As such, Coffman wants to extend Obama’s temporary Dreamer-protection program, which Obama put in place after Congress refused to agree on a permanent fix, like the Dream Act.

Trump’s decision to end DACA March 5 could be stopped by federal courts. One ruling has already put Trump’s action on hold, and the Supreme Court decided not to weigh in Monday, instead letting lower courts continue to address the issue.

Coffman is not promising to lead an effort, already underway in the House, to force a vote on the Dream Act, which would not only allow Dreamers to work and avoid deportation but also offer them a pathway to citizenship. It’s a permanent solution.

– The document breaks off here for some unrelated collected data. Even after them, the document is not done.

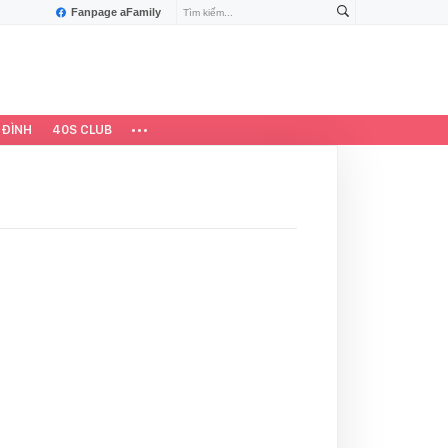
Fanpage aFamily
 ĐÌNH
40S CLUB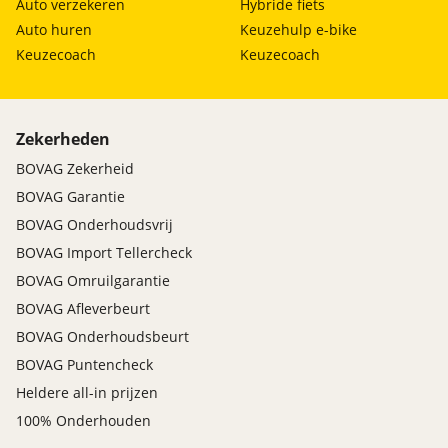
Auto verzekeren
Hybride fiets
Auto huren
Keuzehulp e-bike
Keuzecoach
Keuzecoach
Zekerheden
BOVAG Zekerheid
BOVAG Garantie
BOVAG Onderhoudsvrij
BOVAG Import Tellercheck
BOVAG Omruilgarantie
BOVAG Afleverbeurt
BOVAG Onderhoudsbeurt
BOVAG Puntencheck
Heldere all-in prijzen
100% Onderhouden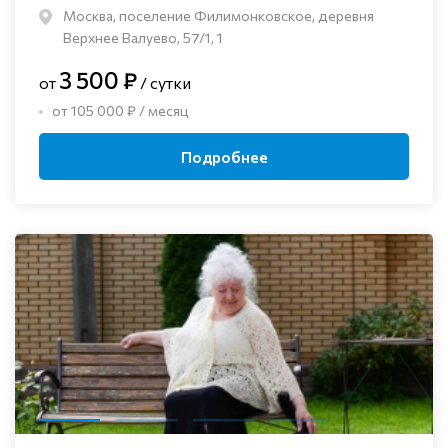
Москва, поселение Филимонковское, деревня
Верхнее Валуево, 57/1, 1
3 500 ₽
от
/ сутки
от 105 000 ₽ / месяц
Подробнее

Last week, Coffman said he would not support the Dream Act because it is “unrealistic,” even though Coffman voted numerous times for Hail-Mary legislation, including Obamacare repeals, that were widely considered unrealistic at the time. Still, he remains a co-sponsor of the Dream Act.

Coffman said in September he’d sign a discharge petition for the Dream Act, and he’s apparently signed the document. Why the legislation is “unrealistic” now isn’t clear.

Ironically, during Obama’s term, Coffman helped kill the bill that’s come closest to solving the Dreamer problem, and that was the comprehensive immigration reform bill, passed by a bipartisan 68-32 Senate vote in 2013. The legislation, which died in the U.S. House, would have protected the Dreamers from deportation and put them on an expedited road to citizenship.

Coffman, along with then U.S. Rep. Cory Gardner (R-CO) both opposed allowing the bipartisan bill, with the Dreamer provisions and much more, to even come up for a vote in the GOP-controlled House. The Denver Post reported that “no Colorado House Republican” supported the bill.

Coffman told The Denver Post he’ll begin collecting signatures to force a vote on the Bridge Act March 5, when DACA expires.

The Post reported Friday:

President Donald Trump last year announced he would end DACA on March 5, putting the pressure on Congress to remove the threat of deportation for hundreds of thousands of young immigrants — more than 15,000 of whom are in Colorado.

Federal courts have ordered the president to continue the protections past that fast-arriving date, but it’s unclear for how long.

“I think people shouldn’t think that this deadline isn’t significant, isn’t real,” Coffman said. “I was in a town meeting on Sunday at a Catholic church in Aurora … and boy the anxiety levels of those young people, of those families over DACA.”